Return each line of the rows below that contains the string "page". Case matters.
----------------------------------------
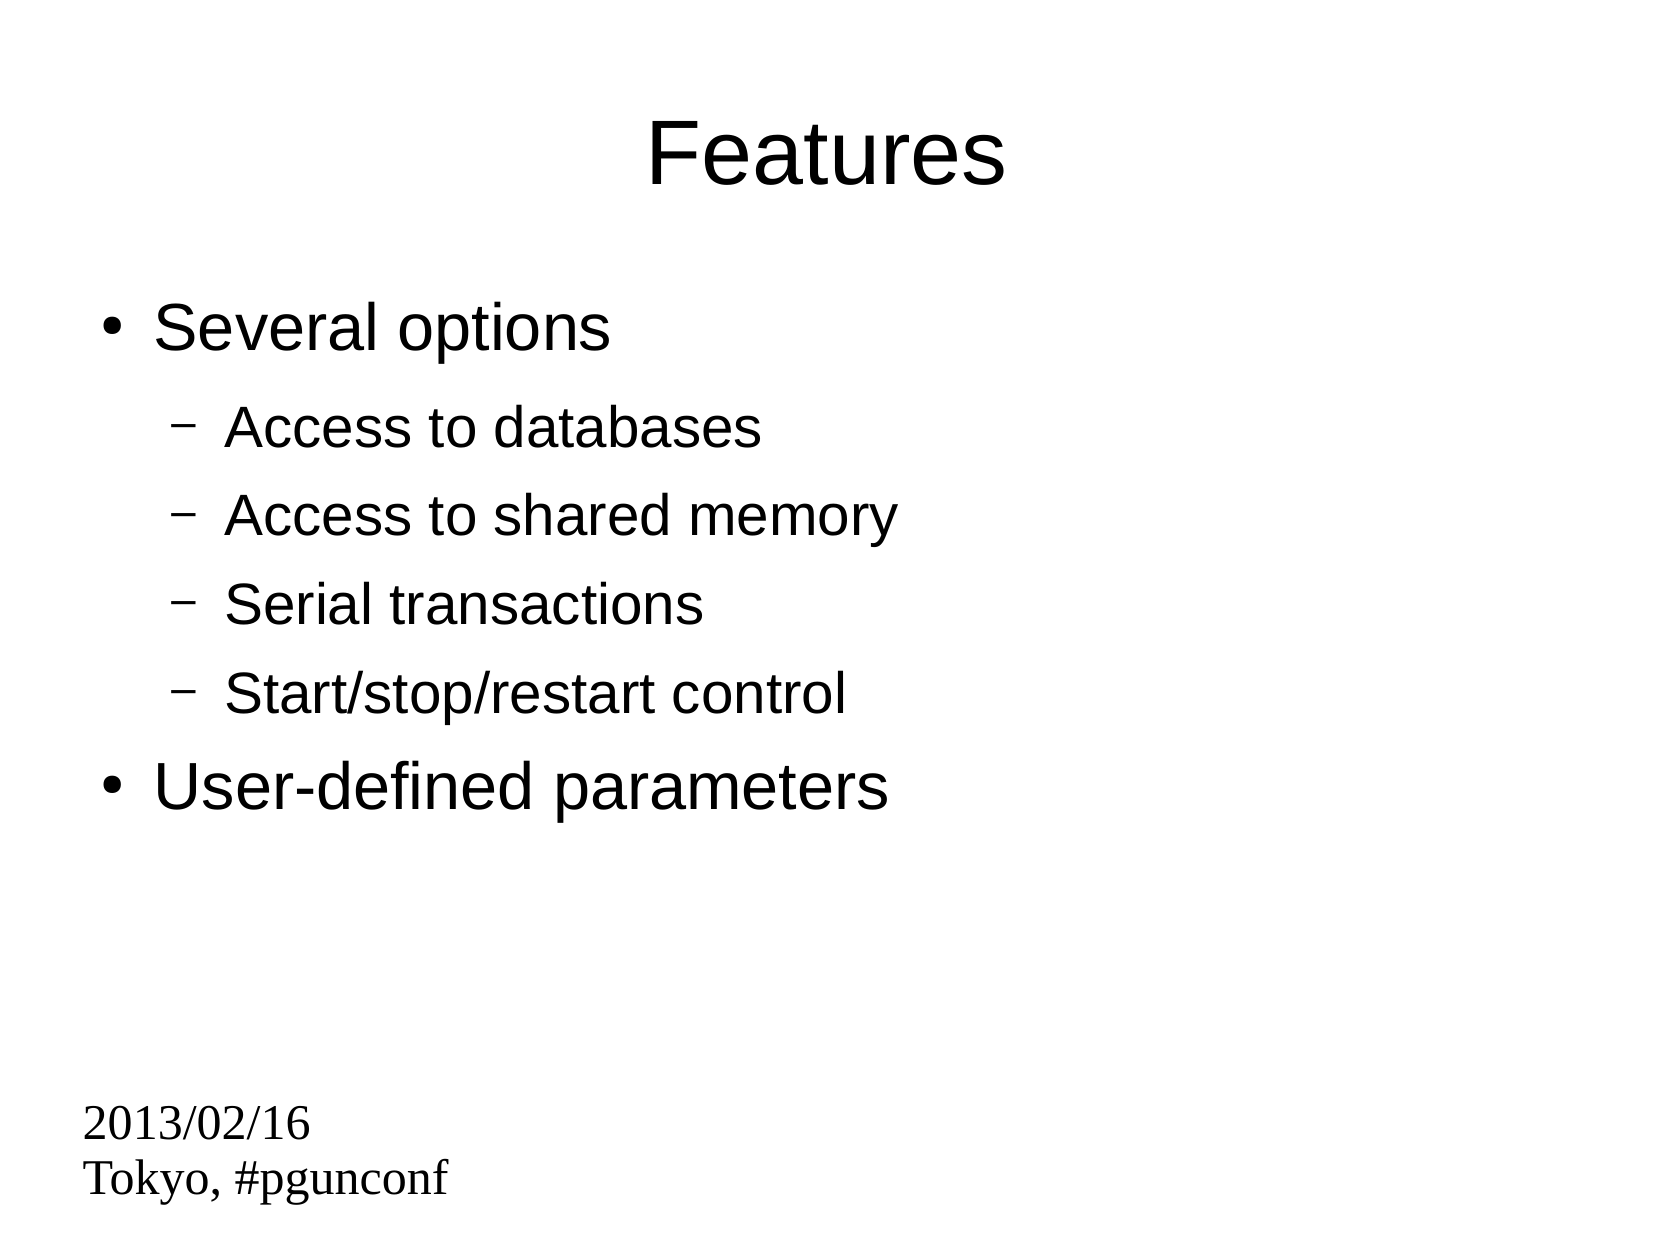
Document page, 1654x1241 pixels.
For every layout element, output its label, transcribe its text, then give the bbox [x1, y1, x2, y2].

list Several options Access to databases Access to shared memory Serial transactions Start/stop/restart control User-defined parameters [82, 290, 1538, 1010]
title Features [82, 49, 1571, 257]
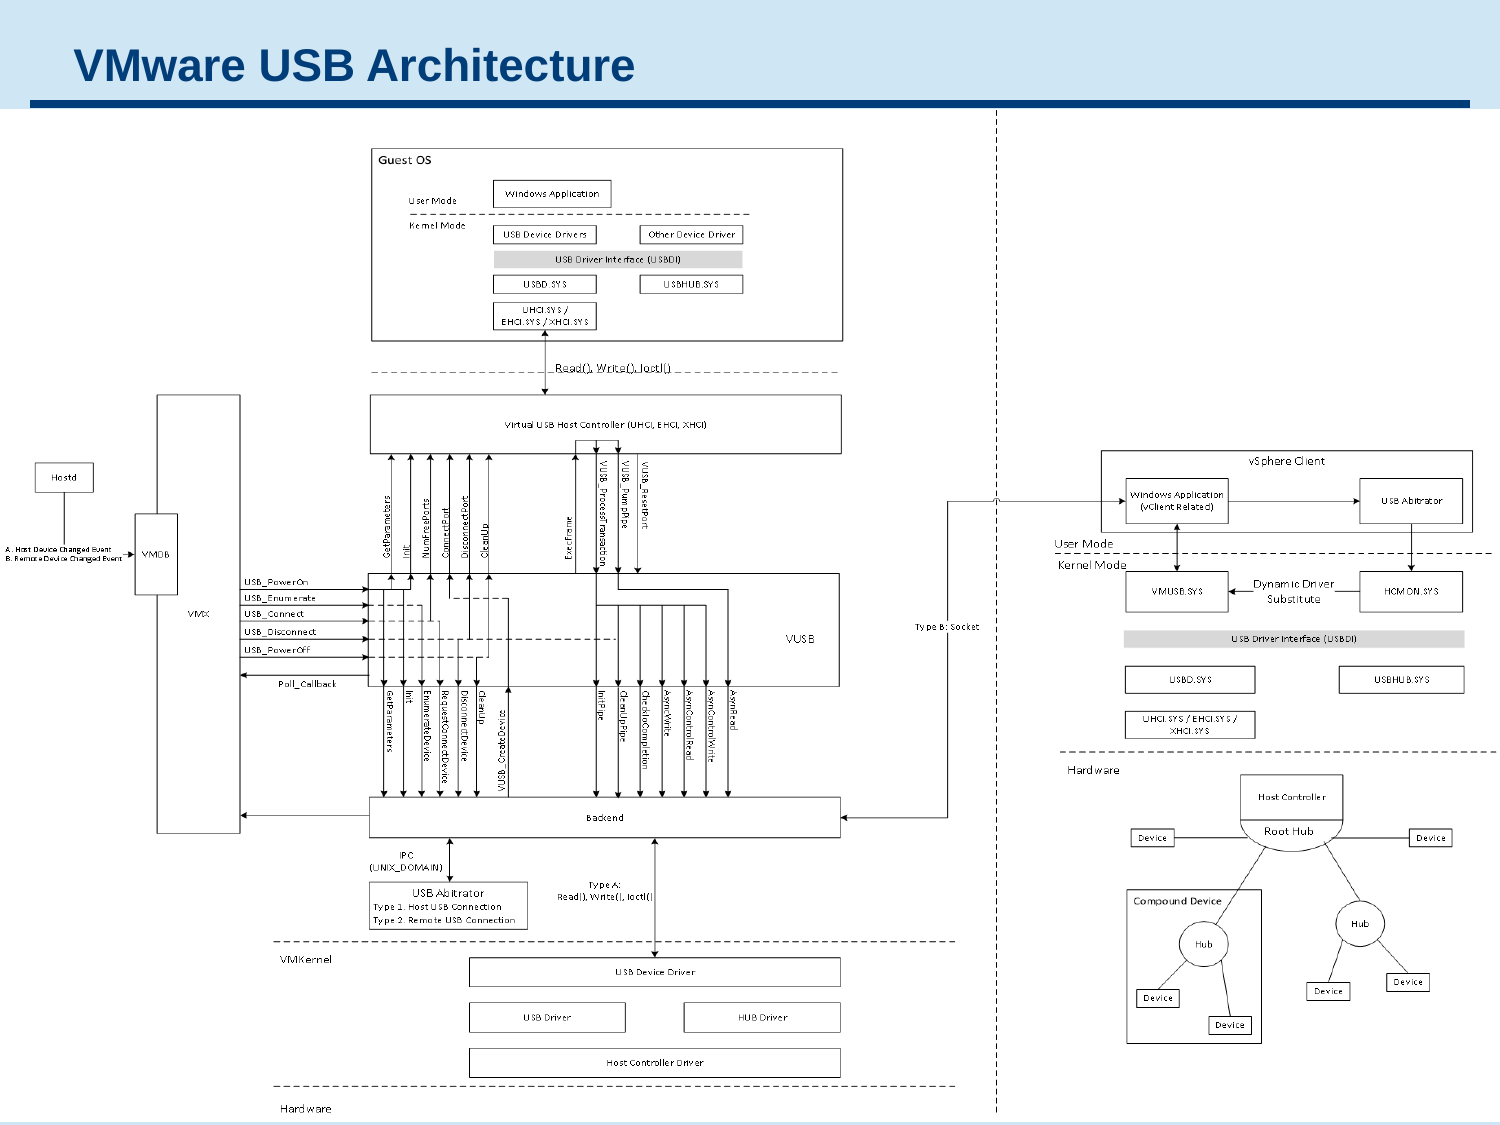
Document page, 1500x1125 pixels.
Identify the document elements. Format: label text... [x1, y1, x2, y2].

title VMware USB Architecture [58, 28, 1452, 83]
picture [0, 109, 1500, 1122]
----------------------------------------
### [TASK RESULT]
Document page, 1654x1241 pixels.
Document page, 1500x1125 pixels.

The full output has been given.